For many people, art is associated with creativity and the creative spirit of the artist. On the one hand, this is true because artificial intelligence works based on specific algorithms and does not create art the way artists, poets, or other artists do. On the other hand, artificial intelligence was designed to simulate the human brain. Maybe artificial intelligence is also able to simulate human creativity and the brain processes which lead to the creation of true masterpieces.
Today, paintings created by neural networks are already being bought at auctions, and music created by artificial intelligence is gaining popularity. Some paintings generated by neural networks look so realistic that they appear to have been created by real artists. The painting “Edmond de Belamy,” which was generated with the assistance of artificial intelligence in 2018, is based on the network constructed by three people from the arts-collective Obvious from France. The painting was sold for $432,500 at a Christie’s auction in 2018. The members of the art collections are not artists in the true sense of the word, they have no art education. And the painting depicts a man who never existed. But when you look at it, it looks like it was painted by an artist from the 19th or 18th century. But is this computer-generated art real art? And what roughly does the process of creating art by neural networks look like? Let’s take a look at the process of how -generated art is being made.
Digital Art and Neural Network
Until recently, it was hard to believe that it was possible to create paintings, stories, and music with the help of artificial intelligence. Yes, Artificial Intelligence has long found applications in architecture, construction, medicine, and even the entertainment industry (for example, they are used in the gambling industry, and casinos such as australian licensed online casinos). There have been multi-sensory art installations and works of art created with the help of augmented reality. We can even assume that the visual arts of the future will switch from creating augmented reality in favour of collecting and transmitting experiences and impulses directly into human consciousness. For example, being away from a gallery or museum, one will be able to put on a lightweight suit along with a VR or BCI headset and touch, smell, taste and hear all the wonders that artists have created. But today, neural networks can already create real works of art.
So what does the process of creating new artwork with neural networks look like? In this article, we will look at several technologies, but in general neural networks learn how to create new works of art by analyzing real paintings. Thus, for AI to generate images, a human must prepare a set of data for training, then perform optimization of hyperparameters, and after optimization, select the best works from several thousand works generated by neural networks. We can say that the creation of such an artwork is a joint process of human and artificial intelligence work.
- GAN Network
One of the technologies for creating art using artificial intelligence is called GAN, the Generative Adversarial Network. It was with the help of the GAN Generative Adversarial Network that Bellamy’s portrait was created. A generative adversarial network consists of several machine-learning frameworks and was constructed by Ian Goodfellow and his colleagues in June 2014. This technology is based on two neural networks, which contest each other in the form of a zero-sum game. One neural network generates pseudo-random images from a given set of distributions, and the second (CNN discriminator) determines the plausibility of the image based on the training set. Like other networks, GAN is trained based on certain paintings or works of art. In this case, some of them are human-made and some are fake. If a second neural network reads the created artwork as plausible (one that looks like a human-created artwork), then the result is an image.
- Neural Style Transfer
Another technology used in the creation of an artwork is based on neural style transfer. It is based on CNN neural networks which, based on a library of patterns, generate an image that is close in style to the patterns. Let us take a closer look at the algorithm: the input in this technology consists of two images, a content image and a style image. There can be many style images. And the output is the Stylized Content Image. This technology is very popular and used in modern mobile applications. In addition, it is very easy to implement this model in your program – for example, there is a python framework TensorFlow, which allows you to do this easily. Thus, anyone with basic programming skills can create their artwork in the style of the impressionists or surrealists. You don’t have to graduate from an art school or be an advanced programmer to do this today.
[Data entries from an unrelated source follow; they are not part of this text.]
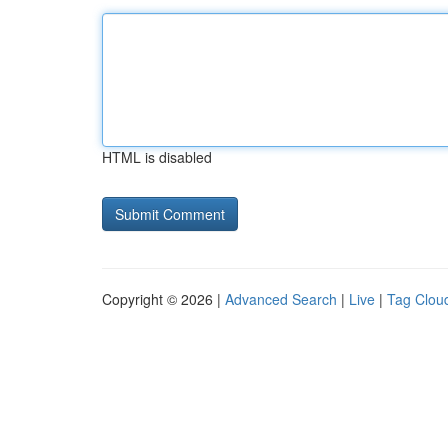
HTML is disabled
Copyright © 2026 |
Advanced Search
|
Live
|
Tag Clou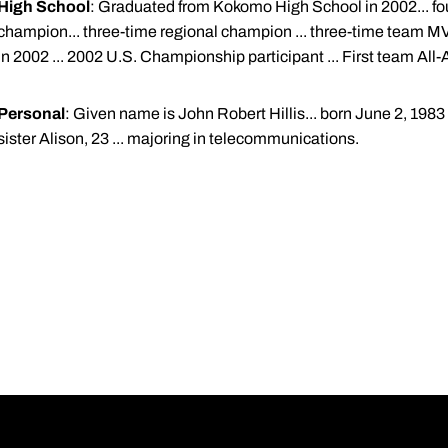
High School
: Graduated from Kokomo High School in 2002... four
champion... three-time regional champion ... three-time team MVP..
in 2002 ... 2002 U.S. Championship participant ... First team All-
Personal
: Given name is John Robert Hillis... born June 2, 1983 .
sister Alison, 23 ... majoring in telecommunications.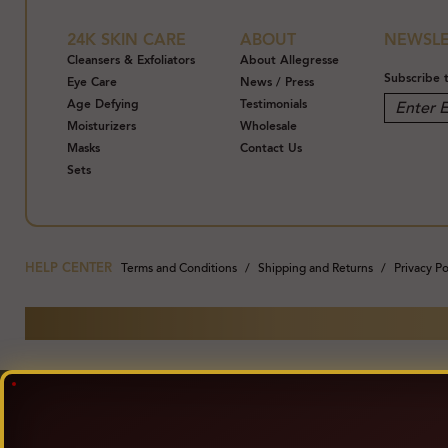
24K SKIN CARE
ABOUT
NEWSLE
Cleansers & Exfoliators
About Allegresse
Subscribe 
Eye Care
News / Press
Age Defying
Testimonials
Moisturizers
Wholesale
Masks
Contact Us
Sets
HELP CENTER
Terms and Conditions
Shipping and Returns
Privacy Po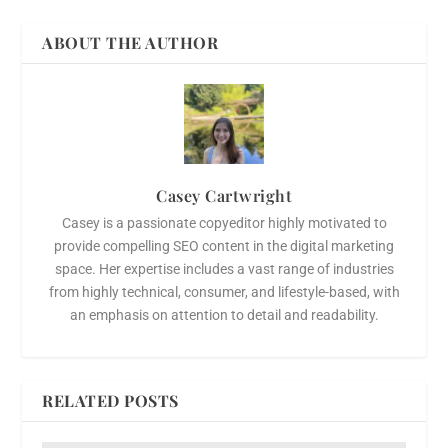
ABOUT THE AUTHOR
Casey Cartwright
Casey is a passionate copyeditor highly motivated to
provide compelling SEO content in the digital marketing
space. Her expertise includes a vast range of industries
from highly technical, consumer, and lifestyle-based, with
an emphasis on attention to detail and readability.
RELATED POSTS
Of course, there are other technologies with which you can create art, and each of them differs in its degree of creativity. So, CAN technology, which is based on GAN, also generates random images in the process of creating an output image and therefore is more creative. So, the level of autonomy of Al can vary considerably. So the gap between AI and humans is reduced.
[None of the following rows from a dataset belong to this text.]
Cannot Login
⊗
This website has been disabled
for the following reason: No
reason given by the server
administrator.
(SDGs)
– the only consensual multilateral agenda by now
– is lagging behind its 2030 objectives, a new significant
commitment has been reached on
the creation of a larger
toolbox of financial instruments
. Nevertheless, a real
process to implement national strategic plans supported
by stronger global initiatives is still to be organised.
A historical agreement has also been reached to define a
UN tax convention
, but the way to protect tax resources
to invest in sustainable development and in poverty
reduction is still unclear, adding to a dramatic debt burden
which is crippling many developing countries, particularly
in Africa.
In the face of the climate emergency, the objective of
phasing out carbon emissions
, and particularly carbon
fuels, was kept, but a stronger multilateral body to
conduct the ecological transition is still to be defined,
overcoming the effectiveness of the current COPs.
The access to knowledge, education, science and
Will artificial intelligence replace humans? On the one hand, modern artificial intelligence has not yet reached the level of independently inventing and creating a work of art from beginning to end. Modern neural networks are only capable of analyzing a large number of works and creating something new based on them. Thus, the “templates” for analysis can be any works of art, such as paintings by Picasso, Renoir, Dali, Munch or contemporary artists. They can also be drawings and photographs. Thus, neural networks have no imagination of their own.
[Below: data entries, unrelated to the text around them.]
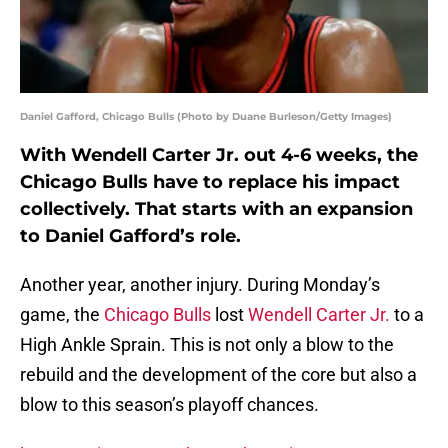
Daniel Gafford, Chicago Bulls (Photo by Duane Burleson/Getty Images)
With Wendell Carter Jr. out 4-6 weeks, the
Chicago Bulls have to replace his impact
collectively. That starts with an expansion
to Daniel Gafford’s role.
Another year, another injury. During Monday’s
game, the
Chicago Bulls
lost
Wendell Carter Jr.
to a
High Ankle Sprain. This is not only a blow to the
rebuild and the development of the core but also a
blow to this season’s playoff chances.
On the other hand, if artificial intelligence is created by humans, it brings far-reaching changes in the world of arts and fields of creativity. These technologies make art more diverse. Art created by artificial intelligence should not be seen as competing with art. It must be considered as the technology which can support humans in developing creativity. Even today some artists use neural networks to improve their works, rather than simply taking ready-made works of art to generate new images. So, the boundaries between creativity and technology are becoming more and more blurred every year.